_SHORT TASK 1_. According to the Finska article, how many teams took part in this year's tournament?

_TEXT PASSAGE_.
◇ ◇ ◇
Landais is ecstatic. “We were struggling to get to 100 [teams] in the past years. This year, we had 128 teams and 30 teams on the waiting list.”

It still feels like a family-friendly day out. Some competitors, in teams of two, have come dressed in costumes, while others are in team shirts made for the occasion. Many have a beer in hand.

“It’s so much better here,” Landais says when asked to compare Finska tournaments in other countries with Sydney’s event. “Because people are still competitive, but are still relaxed and laid back. The main thing is they just want to have fun.”

Competitors Ross Wharton, 65, and Bryce Greatorex, 68, travelled from Kalgoorlie in Western Australia to take part.

“We used to play around at Ross’s house for, like, New Year’s Eve and that sort of thing socially,” Greatorex says. “Then we found out about this tournament, so I said to Ross: ‘Let’s go for it’.”

Wharton says: “We’re both retired, so we’re looking for challenges. We’ve made some friends already.”

Another competitor, Hinako Takemoto, is visiting from Japan. Her team in Japan is called “no mistakes”.

“It’s more competitive pressure in Japan,” Takemoto says.

The association wants to expand and take the tournaments interstate. But recent approaches to bowling clubs in Melbourne didn’t spark interest, Bolger says.

George Catsi, the president of the Petersham Bowling Club, says other clubs should think “of their green as an opportunity” and get on board with Finska.

He said 20 years ago, the club was failing and facing redevelopment into a townhouse complex. But it was then revitalised by the community, which included ripping out the pokies, and turned into a hub.

“That sense of failure, if you like, that inability for bowls itself to sustain the club, allowed an opportunity to see the model a different way,” Catsi says.

Is Bolger worried that Finska’s growing appeal might unearth someone better than him at the game?

“Look, honestly, I’d love that,” he says.

“The dream is that one day people truly come to us and say ‘we want to beat you, and we want to represent Australia because we think we’re better’.”
◇ ◇ ◇
_SHORT TASK 2_. Convert the part of the source records that opens with the line containing "family: Ranunculaceae" and runs through the end of the records into a JSON list of strings, one string per line, leaving out blank lines.

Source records
◇ ◇ ◇
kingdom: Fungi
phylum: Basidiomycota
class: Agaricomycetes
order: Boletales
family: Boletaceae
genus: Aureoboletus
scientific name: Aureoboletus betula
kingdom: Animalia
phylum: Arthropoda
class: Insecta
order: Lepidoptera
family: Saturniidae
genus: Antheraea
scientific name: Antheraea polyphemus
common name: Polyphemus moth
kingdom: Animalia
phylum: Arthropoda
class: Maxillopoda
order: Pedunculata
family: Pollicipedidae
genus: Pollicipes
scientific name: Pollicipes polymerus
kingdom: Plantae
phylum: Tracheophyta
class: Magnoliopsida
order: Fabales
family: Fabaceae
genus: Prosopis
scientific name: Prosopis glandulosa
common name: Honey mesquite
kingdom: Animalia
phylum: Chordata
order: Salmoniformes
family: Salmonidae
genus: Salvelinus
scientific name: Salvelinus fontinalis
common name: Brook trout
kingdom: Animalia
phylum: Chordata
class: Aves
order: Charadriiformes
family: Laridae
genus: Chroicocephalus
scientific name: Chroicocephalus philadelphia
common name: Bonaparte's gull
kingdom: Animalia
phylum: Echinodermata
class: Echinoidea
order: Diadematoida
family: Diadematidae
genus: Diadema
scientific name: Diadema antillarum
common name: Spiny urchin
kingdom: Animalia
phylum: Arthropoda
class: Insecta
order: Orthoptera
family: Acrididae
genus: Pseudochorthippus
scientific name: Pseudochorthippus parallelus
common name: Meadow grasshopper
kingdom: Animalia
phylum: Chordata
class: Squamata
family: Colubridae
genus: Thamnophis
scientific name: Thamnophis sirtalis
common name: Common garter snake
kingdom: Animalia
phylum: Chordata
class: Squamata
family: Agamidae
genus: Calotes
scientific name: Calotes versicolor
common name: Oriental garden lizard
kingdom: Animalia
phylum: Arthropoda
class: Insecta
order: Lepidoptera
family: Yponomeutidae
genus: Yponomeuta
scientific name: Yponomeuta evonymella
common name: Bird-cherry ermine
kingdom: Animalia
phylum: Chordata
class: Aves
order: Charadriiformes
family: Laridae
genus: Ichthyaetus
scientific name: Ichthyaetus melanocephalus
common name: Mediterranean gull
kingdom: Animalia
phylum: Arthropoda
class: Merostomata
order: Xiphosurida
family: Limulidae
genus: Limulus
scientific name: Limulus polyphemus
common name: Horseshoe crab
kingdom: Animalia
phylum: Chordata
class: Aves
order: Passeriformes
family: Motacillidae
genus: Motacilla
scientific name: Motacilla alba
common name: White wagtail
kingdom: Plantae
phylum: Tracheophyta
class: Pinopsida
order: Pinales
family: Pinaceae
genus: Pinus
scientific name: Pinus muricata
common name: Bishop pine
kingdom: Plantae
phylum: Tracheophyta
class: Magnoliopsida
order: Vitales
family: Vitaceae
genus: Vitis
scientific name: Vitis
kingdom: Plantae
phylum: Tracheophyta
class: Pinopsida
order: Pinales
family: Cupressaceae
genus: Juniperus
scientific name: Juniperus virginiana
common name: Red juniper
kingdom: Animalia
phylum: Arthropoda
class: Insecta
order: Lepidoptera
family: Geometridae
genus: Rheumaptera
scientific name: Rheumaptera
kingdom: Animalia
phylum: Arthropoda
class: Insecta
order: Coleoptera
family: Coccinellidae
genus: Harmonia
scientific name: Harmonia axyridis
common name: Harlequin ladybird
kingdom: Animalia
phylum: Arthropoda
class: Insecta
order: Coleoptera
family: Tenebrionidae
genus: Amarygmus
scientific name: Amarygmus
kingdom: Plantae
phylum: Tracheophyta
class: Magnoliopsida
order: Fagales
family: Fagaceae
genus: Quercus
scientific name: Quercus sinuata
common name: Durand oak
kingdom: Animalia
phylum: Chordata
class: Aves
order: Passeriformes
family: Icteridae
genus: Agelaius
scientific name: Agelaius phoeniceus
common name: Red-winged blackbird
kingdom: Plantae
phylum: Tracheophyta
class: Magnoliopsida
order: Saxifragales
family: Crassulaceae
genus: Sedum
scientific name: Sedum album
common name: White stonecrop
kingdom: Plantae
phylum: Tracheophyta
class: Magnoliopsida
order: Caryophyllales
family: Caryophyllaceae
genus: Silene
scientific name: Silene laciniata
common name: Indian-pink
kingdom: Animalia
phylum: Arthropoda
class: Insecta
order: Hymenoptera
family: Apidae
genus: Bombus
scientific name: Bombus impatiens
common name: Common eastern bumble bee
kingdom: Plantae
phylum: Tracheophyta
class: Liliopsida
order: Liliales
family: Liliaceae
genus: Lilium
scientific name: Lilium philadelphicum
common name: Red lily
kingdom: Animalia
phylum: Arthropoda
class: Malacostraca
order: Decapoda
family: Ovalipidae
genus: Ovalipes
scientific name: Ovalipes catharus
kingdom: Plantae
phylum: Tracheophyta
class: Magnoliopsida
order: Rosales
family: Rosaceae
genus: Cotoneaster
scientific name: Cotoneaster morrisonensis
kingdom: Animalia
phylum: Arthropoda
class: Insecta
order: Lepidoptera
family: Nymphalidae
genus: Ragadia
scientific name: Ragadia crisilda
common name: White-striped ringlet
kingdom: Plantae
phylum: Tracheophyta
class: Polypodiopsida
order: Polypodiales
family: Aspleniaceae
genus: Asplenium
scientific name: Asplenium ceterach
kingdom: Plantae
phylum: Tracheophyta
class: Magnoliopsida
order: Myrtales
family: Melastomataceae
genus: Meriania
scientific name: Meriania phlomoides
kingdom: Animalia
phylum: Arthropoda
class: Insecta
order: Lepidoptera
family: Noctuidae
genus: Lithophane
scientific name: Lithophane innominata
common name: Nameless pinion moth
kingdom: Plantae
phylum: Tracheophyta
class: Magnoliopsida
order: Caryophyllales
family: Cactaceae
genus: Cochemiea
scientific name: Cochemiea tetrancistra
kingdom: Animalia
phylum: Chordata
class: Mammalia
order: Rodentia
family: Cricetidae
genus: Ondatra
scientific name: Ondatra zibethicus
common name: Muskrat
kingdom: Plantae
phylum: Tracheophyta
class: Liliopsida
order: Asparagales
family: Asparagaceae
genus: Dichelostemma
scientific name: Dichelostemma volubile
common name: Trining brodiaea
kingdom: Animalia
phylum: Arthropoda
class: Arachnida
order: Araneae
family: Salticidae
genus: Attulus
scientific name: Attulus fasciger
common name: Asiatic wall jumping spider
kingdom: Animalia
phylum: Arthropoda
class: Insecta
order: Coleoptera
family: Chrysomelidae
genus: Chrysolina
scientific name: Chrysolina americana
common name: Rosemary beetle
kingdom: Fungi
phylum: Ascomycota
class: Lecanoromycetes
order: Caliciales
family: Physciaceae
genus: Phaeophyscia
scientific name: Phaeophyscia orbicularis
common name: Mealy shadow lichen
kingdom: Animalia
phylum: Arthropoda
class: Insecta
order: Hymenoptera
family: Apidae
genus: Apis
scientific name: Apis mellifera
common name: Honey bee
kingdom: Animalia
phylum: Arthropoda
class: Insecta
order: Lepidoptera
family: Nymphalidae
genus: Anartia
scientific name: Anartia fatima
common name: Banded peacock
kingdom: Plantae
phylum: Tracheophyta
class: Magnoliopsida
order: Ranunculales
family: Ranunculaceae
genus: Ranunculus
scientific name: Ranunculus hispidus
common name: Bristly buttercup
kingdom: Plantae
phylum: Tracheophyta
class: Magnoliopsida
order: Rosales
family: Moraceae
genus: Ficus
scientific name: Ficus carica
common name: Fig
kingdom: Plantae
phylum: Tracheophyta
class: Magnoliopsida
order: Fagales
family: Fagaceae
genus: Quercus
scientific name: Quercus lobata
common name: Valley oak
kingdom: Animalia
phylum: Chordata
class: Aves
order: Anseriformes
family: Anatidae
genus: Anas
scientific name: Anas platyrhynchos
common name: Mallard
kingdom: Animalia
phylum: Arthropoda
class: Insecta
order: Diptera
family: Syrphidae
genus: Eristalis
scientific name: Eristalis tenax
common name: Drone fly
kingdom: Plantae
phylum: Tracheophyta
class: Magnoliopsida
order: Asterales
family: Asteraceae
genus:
◇ ◇ ◇
_COMPLETE OUTPUT 1_. 128 teams

_COMPLETE OUTPUT 2_.
[
  "family: Ranunculaceae",
  "genus: Ranunculus",
  "scientific name: Ranunculus hispidus",
  "common name: Bristly buttercup",
  "kingdom: Plantae",
  "phylum: Tracheophyta",
  "class: Magnoliopsida",
  "order: Rosales",
  "family: Moraceae",
  "genus: Ficus",
  "scientific name: Ficus carica",
  "common name: Fig",
  "kingdom: Plantae",
  "phylum: Tracheophyta",
  "class: Magnoliopsida",
  "order: Fagales",
  "family: Fagaceae",
  "genus: Quercus",
  "scientific name: Quercus lobata",
  "common name: Valley oak",
  "kingdom: Animalia",
  "phylum: Chordata",
  "class: Aves",
  "order: Anseriformes",
  "family: Anatidae",
  "genus: Anas",
  "scientific name: Anas platyrhynchos",
  "common name: Mallard",
  "kingdom: Animalia",
  "phylum: Arthropoda",
  "class: Insecta",
  "order: Diptera",
  "family: Syrphidae",
  "genus: Eristalis",
  "scientific name: Eristalis tenax",
  "common name: Drone fly",
  "kingdom: Plantae",
  "phylum: Tracheophyta",
  "class: Magnoliopsida",
  "order: Asterales",
  "family: Asteraceae",
  "genus:"
]